What Did The Ancient Egyptains Hold Their Makeup With
Here's a question for makeup users and nonusers alike: Would you believe that philosophers once determined makeup trends?
What most poets?
To understand the origin of makeup, we must travel back in time about half dozen,000 years. Nosotros get our first glimpse of cosmetics in ancient Egypt, where makeup served as a marking of wealth believed to appeal to the gods. The elaborate eyeliner characteristic of Egyptian art appeared on men and women as early on as 4000 BCE. Kohl, rouge, white powders to lighten skin tone, and malachite eye shadow (the dark-green colour of which represented the gods Horus and Re) were all in popular apply.

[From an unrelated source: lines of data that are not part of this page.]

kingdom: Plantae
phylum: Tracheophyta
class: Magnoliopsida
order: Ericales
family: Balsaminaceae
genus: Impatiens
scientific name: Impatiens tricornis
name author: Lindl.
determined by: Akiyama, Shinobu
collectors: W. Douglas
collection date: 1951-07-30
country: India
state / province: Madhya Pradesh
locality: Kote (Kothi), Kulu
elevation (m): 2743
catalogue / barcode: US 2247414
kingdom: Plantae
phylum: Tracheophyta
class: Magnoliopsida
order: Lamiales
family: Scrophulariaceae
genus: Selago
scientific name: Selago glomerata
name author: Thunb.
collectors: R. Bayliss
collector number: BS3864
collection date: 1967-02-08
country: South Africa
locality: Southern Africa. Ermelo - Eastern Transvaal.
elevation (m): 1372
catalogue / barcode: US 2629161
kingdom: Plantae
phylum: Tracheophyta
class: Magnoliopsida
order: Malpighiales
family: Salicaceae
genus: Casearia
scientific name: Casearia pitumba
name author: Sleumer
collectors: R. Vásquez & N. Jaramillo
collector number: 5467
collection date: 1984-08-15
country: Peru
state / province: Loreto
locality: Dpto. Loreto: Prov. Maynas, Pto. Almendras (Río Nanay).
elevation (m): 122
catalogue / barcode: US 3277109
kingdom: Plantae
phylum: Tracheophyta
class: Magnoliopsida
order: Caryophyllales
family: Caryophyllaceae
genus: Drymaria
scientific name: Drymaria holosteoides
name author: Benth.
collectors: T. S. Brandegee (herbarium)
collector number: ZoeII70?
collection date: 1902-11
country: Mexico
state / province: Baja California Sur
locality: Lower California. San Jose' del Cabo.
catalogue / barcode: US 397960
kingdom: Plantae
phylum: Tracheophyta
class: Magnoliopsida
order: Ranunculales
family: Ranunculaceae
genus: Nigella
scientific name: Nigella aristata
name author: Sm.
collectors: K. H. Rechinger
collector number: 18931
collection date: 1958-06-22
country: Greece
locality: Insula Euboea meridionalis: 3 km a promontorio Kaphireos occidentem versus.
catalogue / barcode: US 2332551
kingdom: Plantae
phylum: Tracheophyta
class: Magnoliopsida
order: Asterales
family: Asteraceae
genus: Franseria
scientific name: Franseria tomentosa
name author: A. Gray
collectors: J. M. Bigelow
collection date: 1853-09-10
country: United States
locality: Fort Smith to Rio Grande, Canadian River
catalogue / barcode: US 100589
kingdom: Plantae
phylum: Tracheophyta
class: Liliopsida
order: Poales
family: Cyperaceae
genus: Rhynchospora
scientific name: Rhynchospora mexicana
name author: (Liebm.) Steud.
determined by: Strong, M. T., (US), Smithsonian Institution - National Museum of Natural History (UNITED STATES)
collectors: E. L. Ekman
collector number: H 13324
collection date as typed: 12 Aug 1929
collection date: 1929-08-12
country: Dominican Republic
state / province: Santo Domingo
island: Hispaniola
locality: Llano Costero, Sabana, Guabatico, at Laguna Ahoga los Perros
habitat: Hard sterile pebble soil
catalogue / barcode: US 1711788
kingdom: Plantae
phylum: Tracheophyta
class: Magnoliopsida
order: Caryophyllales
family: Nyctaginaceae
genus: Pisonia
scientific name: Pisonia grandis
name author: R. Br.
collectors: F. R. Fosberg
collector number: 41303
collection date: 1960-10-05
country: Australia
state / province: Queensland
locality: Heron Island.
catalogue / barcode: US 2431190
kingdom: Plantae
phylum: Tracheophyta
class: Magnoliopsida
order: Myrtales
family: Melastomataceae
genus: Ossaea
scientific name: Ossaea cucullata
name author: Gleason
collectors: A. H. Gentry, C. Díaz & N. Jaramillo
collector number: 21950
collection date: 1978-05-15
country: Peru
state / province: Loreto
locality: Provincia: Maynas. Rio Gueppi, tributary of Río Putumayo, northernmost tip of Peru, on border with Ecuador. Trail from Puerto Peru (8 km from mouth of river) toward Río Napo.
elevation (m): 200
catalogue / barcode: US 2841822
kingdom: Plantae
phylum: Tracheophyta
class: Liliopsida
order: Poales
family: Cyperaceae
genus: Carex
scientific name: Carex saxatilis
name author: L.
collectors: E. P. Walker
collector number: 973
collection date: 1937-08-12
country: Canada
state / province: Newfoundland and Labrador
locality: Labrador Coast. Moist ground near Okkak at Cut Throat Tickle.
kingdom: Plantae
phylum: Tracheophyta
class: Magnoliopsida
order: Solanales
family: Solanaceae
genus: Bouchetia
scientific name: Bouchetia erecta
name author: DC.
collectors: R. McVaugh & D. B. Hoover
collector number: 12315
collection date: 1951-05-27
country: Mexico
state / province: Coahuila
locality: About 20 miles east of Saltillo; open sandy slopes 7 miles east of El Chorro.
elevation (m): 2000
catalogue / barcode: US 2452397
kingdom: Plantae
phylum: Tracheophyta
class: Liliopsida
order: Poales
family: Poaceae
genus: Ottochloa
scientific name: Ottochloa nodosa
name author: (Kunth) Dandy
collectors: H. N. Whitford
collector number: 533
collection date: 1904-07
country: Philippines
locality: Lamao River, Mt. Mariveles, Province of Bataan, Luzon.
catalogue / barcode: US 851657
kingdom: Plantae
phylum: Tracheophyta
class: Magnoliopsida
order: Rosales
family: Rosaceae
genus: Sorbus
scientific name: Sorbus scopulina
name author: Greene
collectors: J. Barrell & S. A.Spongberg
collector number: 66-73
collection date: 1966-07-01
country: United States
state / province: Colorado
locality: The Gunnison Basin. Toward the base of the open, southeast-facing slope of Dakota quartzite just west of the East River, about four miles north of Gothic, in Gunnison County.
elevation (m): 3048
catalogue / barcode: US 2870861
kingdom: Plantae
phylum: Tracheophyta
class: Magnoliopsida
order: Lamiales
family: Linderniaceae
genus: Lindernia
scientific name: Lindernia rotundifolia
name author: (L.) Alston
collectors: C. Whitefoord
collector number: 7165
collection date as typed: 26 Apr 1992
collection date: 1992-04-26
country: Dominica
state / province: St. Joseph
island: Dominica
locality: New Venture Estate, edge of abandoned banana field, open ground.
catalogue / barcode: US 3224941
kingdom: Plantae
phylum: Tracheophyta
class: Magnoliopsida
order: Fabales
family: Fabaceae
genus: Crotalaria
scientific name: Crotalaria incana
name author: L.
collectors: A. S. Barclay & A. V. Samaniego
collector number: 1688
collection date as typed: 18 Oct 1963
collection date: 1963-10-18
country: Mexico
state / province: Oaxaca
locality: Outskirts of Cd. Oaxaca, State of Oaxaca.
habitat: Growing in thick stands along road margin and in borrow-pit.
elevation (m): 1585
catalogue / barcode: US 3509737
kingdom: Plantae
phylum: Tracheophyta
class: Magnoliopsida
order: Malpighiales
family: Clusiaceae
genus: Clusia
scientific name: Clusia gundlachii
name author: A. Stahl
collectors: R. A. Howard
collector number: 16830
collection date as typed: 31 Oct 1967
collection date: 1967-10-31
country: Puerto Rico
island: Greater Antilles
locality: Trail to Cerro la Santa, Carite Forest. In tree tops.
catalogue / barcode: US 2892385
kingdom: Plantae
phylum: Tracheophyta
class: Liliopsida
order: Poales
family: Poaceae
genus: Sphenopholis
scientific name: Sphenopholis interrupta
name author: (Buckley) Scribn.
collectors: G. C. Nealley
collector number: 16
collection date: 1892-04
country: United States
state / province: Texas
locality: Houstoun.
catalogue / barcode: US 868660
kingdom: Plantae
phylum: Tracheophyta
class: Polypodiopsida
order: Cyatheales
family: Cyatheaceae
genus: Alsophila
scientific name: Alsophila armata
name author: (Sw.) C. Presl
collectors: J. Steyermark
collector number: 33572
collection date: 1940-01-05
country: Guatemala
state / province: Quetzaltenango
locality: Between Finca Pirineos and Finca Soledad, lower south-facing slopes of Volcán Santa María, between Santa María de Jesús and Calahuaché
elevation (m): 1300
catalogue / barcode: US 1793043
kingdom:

Makeup is mentioned in the Bible too, in both the Jewish scriptures and the Christian Old Testament and New Attestation. The Book of Jeremiah, which details the titular prophet's ministry building from about 627 BCE to 586 BCE, argues against cosmetics utilise, thereby discouraging vanity: "And you, O desolate one, what practise you hateful that you lot dress in scarlet, that you deck yourself with ornaments of golden, that y'all overstate your eyes with pigment? In vain you beautify yourself. Your lovers despise you lot; they seek your life." In ii Kings the evil queen Jezebel exemplifies the connection between cosmetics and wickedness, being described as having "painted her eyes and adorned her head" earlier her decease at the behest of the warrior Jehu (though Jezebel's makeup apply was non the impetus for her murder).
So likewise was there a disdain for cosmetics amidst aboriginal Romans, though not for religious reasons. Hygiene products such as bathroom soaps, deodorants, and moisturizers were used by men and women, and women were encouraged to raise their natural advent by removing trunk hair, but makeup products such as rouge were associated with sex workers and hence were considered a sign of shamelessness. Deriding makeup users is a common theme in Roman poems and comic plays (though theatrical performers constituted i of the few classes of people expected to employ cosmetics), and admonitions against makeup appear in the personal writings of Roman doctors and philosophers. The elegiac poet Sextus Propertius, for example, wrote that "looks as nature bestowed them are always nearly becoming." And the philosopher Seneca the Younger, in a letter of the alphabet to his mother, praised the fact that she "never defiled her face with paints or cosmetics."
This Roman view of cosmetics was at least partially rooted in Stoicism, a philosophy that foregrounded moral goodness and man reason. Stoics regarded dazzler equally intrinsically related to goodness. While an bonny physical form might be desirable, truthful "dazzler" was instead associated with moral acts. Decorating the body with cosmetics unsaid a vanity or selfishness that, to Stoics, was undesirable. Though Stoicism was not bars to ancient Rome—it was also prevalent among aboriginal Greek thinkers, some of whom shared the same ideas most makeup—in Rome it affected the mainstream opinion of cosmetics. Not every Roman was resistant to makeup; some people continued to rouge their cheeks, whiten their faces, and line their optics. Just the Stoic ideal leaned toward what we today might call "no-makeup makeup"—using skin care products and other toiletries to heighten one's natural appearance, not to decorate it.
Then continued a pattern of embracing and rejecting makeup in the Western world. Cosmetics were and so pop in the Byzantine Empire that its citizens gained an international reputation for vanity. The Renaissance era embraced all forms of physical beauty, which people sought to attain specially through hair dye and peel lighteners (which, containing powdered atomic number 82 and other harmful products, often proved toxic). Another widespread movement against cosmetics appeared in the mid-19th century, when Britain's Queen Victoria declared makeup to be vulgar, and cosmetics once once more went out of mode. Though many women didn't give up makeup entirely, many now applied information technology in undercover: who was to say their cheeks weren't naturally rosy?
Information technology wasn't until about the 1920s that highly visible cosmetics, such as red lipstick and dark eyeliner, reentered the mainstream (at least in the Anglo-American world; not everyone had listened to Queen Victoria and eschewed makeup in the first place). As the beauty industry gained a financial foothold, ofttimes in the course of private women selling to other women, dissenters found that they could no longer compete. Cosmetics, now "productized" and advertised, again became a mark of wealth and status, and emphasizing physical features, fifty-fifty for sexual practice appeal, was no longer considered quite so selfish or wicked. Eventually, advertisers persuaded women to take the opposite view: cosmetics were a necessity.
Merely that'south some other story entirely.